Years ago, I did a TV show in Toledo where I contrasted the tourist attractions of Michigan with those of Ohio. I had on the tourism directors for both states — and it wasn’t much of a contest. Michigan had the Sleeping Bear Dunes and the Pictured Rocks; Motown and Greenfield Village; great fishing, hunting, the Tahquamenon Falls, and on and on.
Ohio had Cedar Point, some islands in Lake Erie, and a whole lot more presidential gravesites than we did. Okay, so maybe that’s being a little unfair to Ohio.
But not much. Michigan is a far more beautiful state than most, and for many years, we were also the happening place for growth and technology. Detroit and Los Angeles were the fastest growing cities in this country when the automobile age exploded.
Later, thanks to prosperity and the unions, this state pioneered bringing working people into the middle class. When I was growing up in Detroit in the 1950s and 60s, this was a state that had excellent services and good public schools. Not everything was perfect. People smoked far more than they do now. Cars weren’t as safe. Sexism and racism were far worse.
But we believed in ourselves and our future as a people and a state, and people wanted their kids to have better lives than they had. Somehow, that doesn’t seem to be the case today.

*Data provided*.
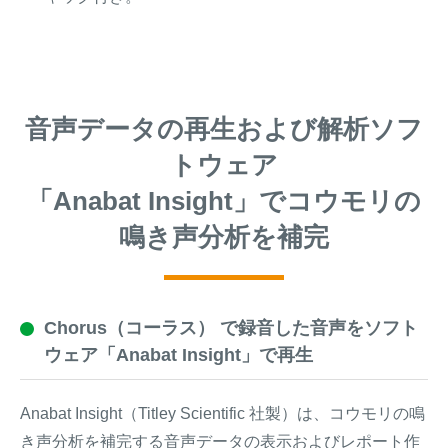
音声データの再生および解析ソフ
トウェア
「Anabat Insight」でコウモリの
鳴き声分析を補完
Chorus（コーラス） で録音した音声をソフト
ウェア「Anabat Insight」で再生
Anabat Insight（Titley Scientific 社製）は、コウモリの鳴
き声分析を補完する音声データの表示およびレポート作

*List of tasks*.
A. In the essay comparing Michigan and Ohio, which two cities were the fastest growing in the country when the automobile age exploded?
B. Rewrite the text read from all the rows, swapping "Anabat Insight" for "Anabat Walkabout" everywhere and changing nothing else. Leave the pictures out of your answer.

*Results of the exercise*.
A. Detroit and Los Angeles

B.
音声データの再生および解析ソフ
トウェア
「Anabat Walkabout」でコウモリの
鳴き声分析を補完
Chorus（コーラス） で録音した音声をソフト
ウェア「Anabat Walkabout」で再生
Anabat Walkabout（Titley Scientific 社製）は、コウモリの鳴
き声分析を補完する音声データの表示およびレポート作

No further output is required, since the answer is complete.